▶ Task prompt
Work through the entries that follow and state how many lines contain the word "android". Only the number is wanted.

== Segment start ==

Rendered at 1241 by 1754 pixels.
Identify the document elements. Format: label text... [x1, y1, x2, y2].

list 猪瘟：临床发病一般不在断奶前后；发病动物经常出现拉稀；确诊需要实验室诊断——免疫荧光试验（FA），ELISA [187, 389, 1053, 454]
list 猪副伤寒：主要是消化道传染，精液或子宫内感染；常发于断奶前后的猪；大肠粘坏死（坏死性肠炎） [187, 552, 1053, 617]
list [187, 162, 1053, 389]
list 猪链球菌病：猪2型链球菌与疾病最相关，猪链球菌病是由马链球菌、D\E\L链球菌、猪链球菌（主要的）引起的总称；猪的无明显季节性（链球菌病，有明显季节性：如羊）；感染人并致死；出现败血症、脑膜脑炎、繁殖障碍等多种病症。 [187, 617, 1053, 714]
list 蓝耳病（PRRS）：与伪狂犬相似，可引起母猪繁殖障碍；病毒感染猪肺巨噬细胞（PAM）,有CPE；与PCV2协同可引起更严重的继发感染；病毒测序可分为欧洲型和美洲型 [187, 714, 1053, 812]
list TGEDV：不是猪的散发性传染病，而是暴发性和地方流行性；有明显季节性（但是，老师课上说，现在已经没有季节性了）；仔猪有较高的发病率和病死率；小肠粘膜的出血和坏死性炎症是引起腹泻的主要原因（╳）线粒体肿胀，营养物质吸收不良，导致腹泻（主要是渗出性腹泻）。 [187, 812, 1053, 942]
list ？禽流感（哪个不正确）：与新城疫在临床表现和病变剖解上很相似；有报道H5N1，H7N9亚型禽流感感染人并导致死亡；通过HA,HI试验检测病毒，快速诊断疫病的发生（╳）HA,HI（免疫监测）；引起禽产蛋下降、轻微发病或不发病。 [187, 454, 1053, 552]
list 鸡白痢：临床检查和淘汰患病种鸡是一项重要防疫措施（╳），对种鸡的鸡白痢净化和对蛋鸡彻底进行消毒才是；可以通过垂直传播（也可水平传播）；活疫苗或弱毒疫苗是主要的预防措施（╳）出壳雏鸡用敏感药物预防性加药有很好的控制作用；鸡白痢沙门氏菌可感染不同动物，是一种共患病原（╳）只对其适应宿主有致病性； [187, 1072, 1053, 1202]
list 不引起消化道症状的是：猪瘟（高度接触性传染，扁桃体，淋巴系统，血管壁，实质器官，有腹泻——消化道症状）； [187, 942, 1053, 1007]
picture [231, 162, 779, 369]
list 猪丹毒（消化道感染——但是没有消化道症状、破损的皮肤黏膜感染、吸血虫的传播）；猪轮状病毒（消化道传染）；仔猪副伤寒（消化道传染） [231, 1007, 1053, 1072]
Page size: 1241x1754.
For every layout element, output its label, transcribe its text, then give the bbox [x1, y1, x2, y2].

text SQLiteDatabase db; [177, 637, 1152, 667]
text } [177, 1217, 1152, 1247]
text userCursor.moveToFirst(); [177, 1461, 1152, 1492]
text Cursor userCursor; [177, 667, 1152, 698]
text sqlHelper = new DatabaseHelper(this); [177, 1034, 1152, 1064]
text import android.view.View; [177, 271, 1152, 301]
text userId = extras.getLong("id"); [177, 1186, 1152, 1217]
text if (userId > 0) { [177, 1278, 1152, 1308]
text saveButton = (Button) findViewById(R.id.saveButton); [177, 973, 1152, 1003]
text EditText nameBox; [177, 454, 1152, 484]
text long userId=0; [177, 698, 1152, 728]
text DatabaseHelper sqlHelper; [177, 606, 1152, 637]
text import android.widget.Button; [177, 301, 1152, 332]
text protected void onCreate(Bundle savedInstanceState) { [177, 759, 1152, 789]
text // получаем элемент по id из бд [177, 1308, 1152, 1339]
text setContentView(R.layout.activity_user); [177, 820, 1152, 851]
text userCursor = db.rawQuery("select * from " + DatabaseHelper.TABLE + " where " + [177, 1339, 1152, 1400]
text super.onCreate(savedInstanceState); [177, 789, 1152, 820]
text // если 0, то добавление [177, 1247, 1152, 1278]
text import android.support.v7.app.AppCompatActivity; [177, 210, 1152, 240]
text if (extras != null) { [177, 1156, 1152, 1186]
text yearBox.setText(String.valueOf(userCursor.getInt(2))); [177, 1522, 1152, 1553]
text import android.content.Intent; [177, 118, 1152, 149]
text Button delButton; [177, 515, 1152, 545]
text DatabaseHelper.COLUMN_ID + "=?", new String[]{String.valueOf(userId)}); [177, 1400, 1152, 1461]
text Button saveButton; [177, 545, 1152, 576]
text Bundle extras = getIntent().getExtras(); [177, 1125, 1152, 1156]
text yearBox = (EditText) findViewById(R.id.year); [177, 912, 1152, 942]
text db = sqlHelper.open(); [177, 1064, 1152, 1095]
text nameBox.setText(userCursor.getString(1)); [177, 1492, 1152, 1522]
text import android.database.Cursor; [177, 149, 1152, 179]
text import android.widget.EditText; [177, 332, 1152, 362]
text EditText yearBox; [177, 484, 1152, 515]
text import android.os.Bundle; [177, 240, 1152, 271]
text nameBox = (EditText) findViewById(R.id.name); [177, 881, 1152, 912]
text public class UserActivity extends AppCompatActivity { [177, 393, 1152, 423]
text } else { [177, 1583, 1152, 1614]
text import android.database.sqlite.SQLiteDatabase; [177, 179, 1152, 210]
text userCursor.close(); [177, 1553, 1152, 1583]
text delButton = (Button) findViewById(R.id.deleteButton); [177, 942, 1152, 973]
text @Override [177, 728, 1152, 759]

== Segment end ==

▶ Expected output
8